▶ **WHAT IS NEEDED**
Copy out word for word the lines of the material starting at the line that contains "name : 用于指定 bean 的 id" and ending at the line that contains "are now supported.", including both of those lines. Leave the pictures out of your answer.

Dataset items
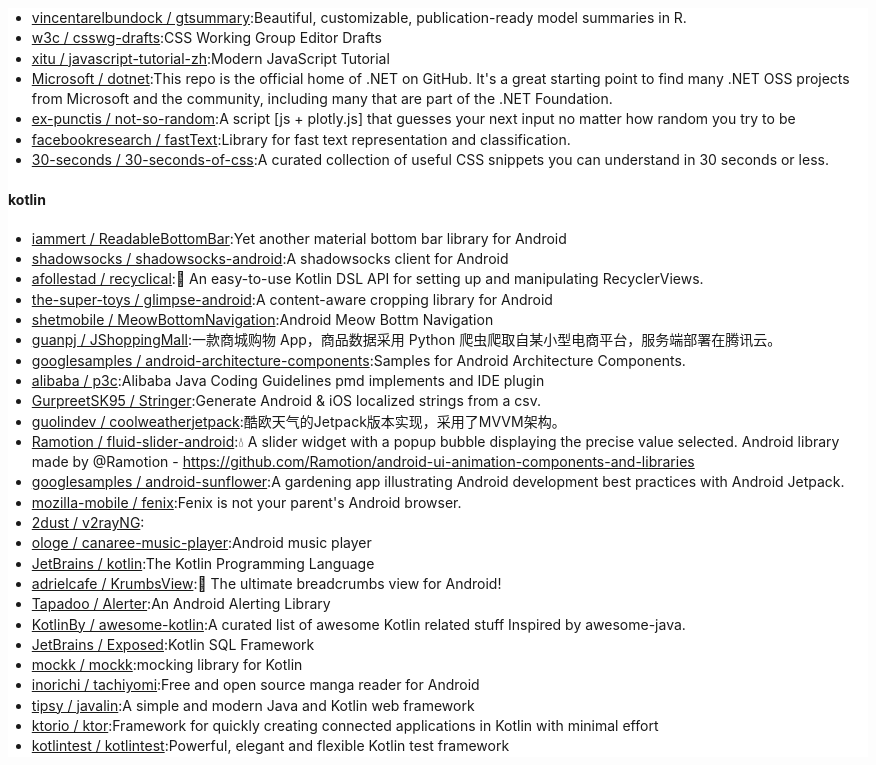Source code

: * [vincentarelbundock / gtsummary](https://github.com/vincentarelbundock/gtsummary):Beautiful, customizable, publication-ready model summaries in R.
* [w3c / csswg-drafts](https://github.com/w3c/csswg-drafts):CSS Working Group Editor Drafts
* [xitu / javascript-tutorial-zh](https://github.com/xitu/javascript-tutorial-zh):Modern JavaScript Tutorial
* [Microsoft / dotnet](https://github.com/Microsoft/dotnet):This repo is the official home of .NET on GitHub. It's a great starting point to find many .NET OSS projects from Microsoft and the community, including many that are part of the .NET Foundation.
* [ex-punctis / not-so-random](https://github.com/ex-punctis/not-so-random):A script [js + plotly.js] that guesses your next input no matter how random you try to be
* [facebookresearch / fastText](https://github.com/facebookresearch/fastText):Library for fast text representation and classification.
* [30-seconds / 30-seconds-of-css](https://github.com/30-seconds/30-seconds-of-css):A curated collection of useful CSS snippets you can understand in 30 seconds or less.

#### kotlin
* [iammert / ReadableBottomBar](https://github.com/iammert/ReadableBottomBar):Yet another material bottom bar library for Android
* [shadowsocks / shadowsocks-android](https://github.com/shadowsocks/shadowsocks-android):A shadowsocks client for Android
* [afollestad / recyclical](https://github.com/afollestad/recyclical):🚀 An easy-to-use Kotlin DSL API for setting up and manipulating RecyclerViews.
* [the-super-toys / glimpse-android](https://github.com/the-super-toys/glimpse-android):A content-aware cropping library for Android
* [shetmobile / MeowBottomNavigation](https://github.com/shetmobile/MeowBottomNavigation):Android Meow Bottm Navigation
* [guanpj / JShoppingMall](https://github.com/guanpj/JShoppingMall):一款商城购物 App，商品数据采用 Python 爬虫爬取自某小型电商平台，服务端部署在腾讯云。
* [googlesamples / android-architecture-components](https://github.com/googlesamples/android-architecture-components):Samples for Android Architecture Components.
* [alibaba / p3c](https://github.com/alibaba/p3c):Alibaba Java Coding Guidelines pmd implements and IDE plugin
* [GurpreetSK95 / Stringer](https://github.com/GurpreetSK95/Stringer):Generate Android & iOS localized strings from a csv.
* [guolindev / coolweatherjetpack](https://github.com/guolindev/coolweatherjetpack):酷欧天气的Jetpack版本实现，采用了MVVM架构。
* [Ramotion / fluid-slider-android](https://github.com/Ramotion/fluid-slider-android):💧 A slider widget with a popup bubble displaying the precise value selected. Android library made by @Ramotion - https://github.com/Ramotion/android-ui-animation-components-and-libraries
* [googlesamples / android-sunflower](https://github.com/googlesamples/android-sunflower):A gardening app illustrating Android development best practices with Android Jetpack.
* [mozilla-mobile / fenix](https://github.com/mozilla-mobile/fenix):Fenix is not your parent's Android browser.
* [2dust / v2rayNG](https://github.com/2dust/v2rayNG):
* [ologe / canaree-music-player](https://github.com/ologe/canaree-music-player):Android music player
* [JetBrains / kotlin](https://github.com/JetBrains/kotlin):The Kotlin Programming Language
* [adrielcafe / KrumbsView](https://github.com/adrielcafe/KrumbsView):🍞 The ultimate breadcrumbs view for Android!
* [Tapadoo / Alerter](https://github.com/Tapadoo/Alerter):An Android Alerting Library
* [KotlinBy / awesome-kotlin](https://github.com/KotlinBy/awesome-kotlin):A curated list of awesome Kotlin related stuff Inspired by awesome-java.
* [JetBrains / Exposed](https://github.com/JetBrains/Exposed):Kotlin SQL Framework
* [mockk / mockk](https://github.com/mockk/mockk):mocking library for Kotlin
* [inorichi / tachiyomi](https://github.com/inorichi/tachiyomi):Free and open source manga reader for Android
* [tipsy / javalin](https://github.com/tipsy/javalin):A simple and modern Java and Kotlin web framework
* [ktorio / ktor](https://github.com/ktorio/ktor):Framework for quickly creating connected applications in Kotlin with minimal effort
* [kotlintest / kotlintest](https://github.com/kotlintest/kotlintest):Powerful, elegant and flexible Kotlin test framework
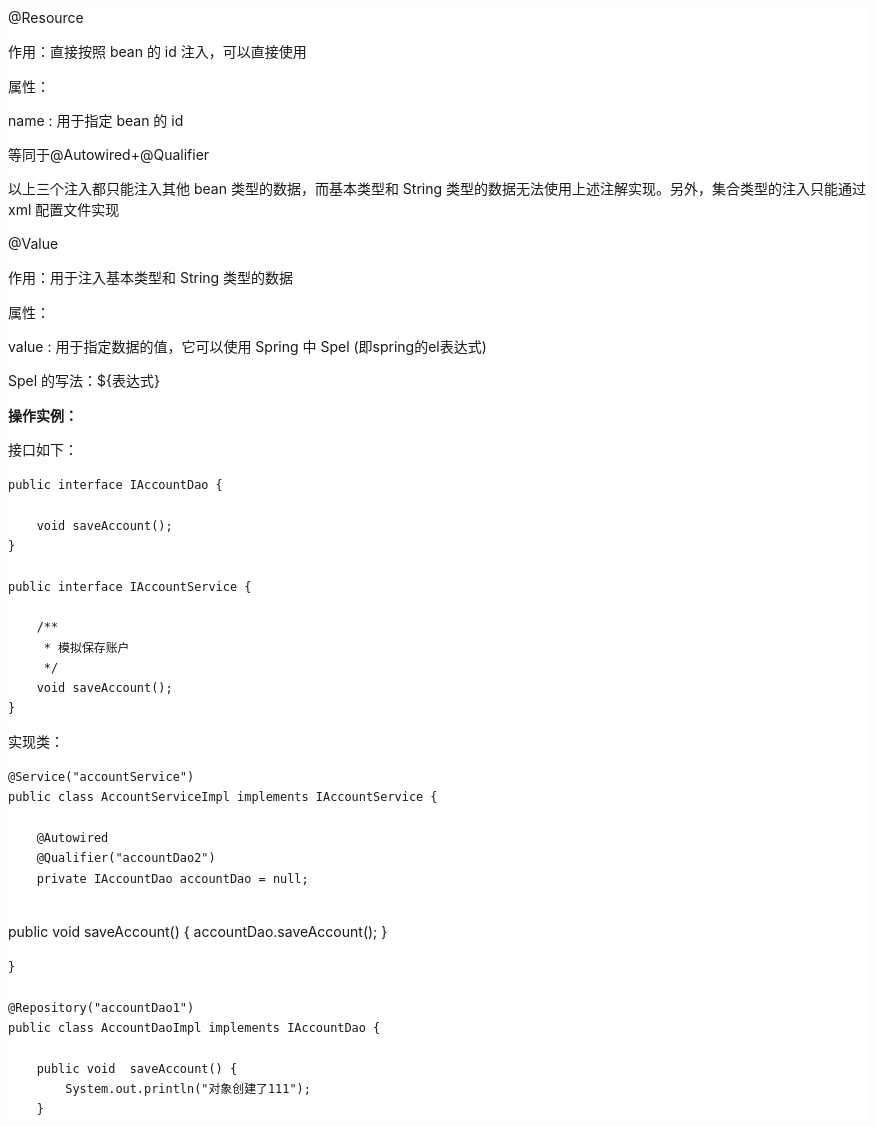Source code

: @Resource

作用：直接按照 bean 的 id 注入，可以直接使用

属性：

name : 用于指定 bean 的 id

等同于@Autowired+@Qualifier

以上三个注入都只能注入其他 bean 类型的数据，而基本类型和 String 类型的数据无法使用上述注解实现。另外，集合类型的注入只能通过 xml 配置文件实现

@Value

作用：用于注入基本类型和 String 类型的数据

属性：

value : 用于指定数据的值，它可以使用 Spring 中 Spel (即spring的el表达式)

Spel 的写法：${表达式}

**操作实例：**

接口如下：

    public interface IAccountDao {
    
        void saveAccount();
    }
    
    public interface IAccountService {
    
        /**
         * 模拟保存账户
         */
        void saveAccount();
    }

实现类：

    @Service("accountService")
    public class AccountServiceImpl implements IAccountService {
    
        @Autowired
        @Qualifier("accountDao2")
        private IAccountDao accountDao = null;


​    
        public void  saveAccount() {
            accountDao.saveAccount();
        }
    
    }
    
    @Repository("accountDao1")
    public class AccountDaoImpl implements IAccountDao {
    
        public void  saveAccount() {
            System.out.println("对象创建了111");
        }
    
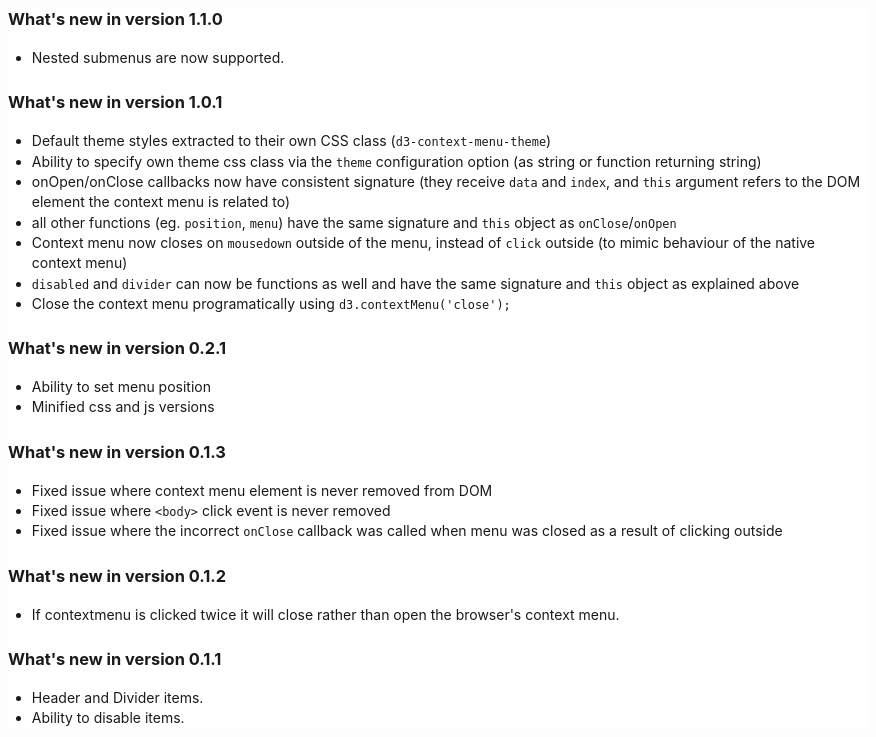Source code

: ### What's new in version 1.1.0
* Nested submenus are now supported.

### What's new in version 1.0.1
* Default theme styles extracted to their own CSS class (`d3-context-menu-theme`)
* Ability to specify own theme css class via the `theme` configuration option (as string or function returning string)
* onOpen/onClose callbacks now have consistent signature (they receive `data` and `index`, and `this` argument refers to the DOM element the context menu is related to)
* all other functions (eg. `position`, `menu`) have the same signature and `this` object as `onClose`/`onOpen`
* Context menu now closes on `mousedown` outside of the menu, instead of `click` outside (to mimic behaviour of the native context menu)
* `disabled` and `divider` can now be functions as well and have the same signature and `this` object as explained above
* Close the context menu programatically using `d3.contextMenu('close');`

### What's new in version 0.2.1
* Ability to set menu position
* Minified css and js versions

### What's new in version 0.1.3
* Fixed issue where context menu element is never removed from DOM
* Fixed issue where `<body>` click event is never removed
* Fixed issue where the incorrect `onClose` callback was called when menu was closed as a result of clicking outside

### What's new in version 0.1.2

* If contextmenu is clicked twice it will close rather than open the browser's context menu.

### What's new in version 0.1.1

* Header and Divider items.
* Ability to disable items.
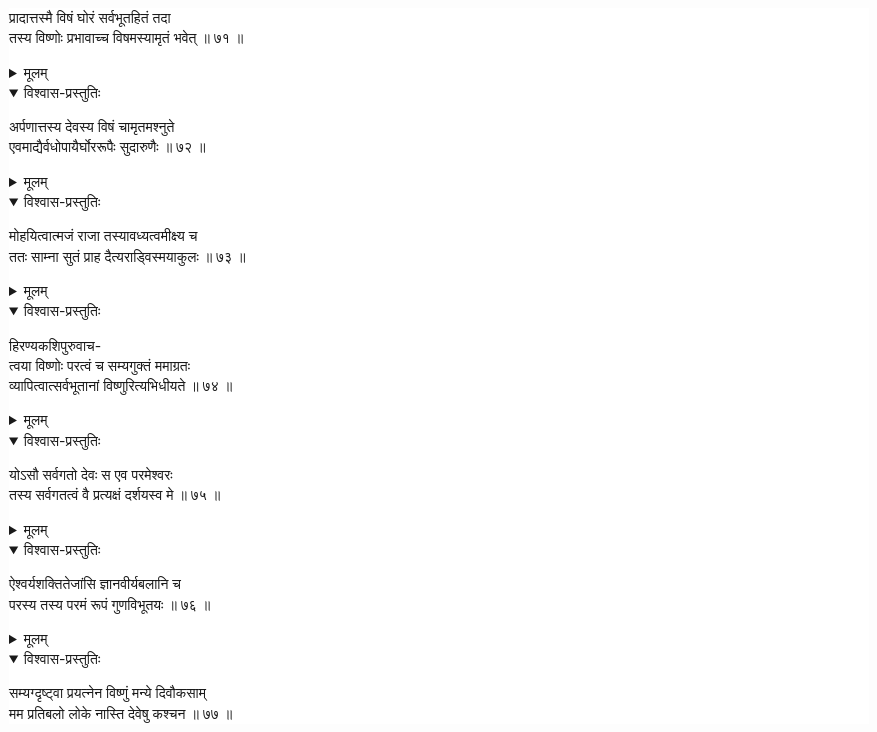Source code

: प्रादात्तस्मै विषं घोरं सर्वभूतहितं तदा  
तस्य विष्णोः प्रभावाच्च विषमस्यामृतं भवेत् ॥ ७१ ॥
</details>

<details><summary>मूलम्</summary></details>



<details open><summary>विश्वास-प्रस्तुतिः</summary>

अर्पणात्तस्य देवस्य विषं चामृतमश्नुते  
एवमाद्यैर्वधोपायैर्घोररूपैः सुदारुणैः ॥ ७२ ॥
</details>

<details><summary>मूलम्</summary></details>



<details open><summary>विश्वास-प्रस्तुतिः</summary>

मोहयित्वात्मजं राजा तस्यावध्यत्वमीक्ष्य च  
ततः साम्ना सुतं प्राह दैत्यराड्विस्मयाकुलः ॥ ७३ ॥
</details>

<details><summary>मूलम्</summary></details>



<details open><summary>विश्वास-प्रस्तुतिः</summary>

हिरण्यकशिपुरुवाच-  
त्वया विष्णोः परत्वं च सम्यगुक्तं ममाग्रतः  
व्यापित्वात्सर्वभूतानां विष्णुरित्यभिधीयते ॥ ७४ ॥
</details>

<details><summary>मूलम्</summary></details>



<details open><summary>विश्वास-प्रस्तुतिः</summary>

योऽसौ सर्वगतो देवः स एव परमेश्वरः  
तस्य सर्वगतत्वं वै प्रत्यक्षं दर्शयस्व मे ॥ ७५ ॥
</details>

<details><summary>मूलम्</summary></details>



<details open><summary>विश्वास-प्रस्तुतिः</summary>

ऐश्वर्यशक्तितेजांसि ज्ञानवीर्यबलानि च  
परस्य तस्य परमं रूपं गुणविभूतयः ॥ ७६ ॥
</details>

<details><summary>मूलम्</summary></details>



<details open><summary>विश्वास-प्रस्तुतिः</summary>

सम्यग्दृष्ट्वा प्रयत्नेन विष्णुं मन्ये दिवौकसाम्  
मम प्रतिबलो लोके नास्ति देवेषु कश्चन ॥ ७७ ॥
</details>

▶ **RESULT OF THE TASK**
name : 用于指定 bean 的 id

等同于@Autowired+@Qualifier

以上三个注入都只能注入其他 bean 类型的数据，而基本类型和 String 类型的数据无法使用上述注解实现。另外，集合类型的注入只能通过 xml 配置文件实现

@Value

作用：用于注入基本类型和 String 类型的数据

属性：

value : 用于指定数据的值，它可以使用 Spring 中 Spel (即spring的el表达式)

Spel 的写法：${表达式}

**操作实例：**

接口如下：

    public interface IAccountDao {
    
        void saveAccount();
    }
    
    public interface IAccountService {
    
        /**
         * 模拟保存账户
         */
        void saveAccount();
    }

实现类：

    @Service("accountService")
    public class AccountServiceImpl implements IAccountService {
    
        @Autowired
        @Qualifier("accountDao2")
        private IAccountDao accountDao = null;


​    
        public void  saveAccount() {
            accountDao.saveAccount();
        }
    
    }
    
    @Repository("accountDao1")
    public class AccountDaoImpl implements IAccountDao {
    
        public void  saveAccount() {
            System.out.println("对象创建了111");
        }
    
Source code

: ### What's new in version 1.1.0
* Nested submenus are now supported.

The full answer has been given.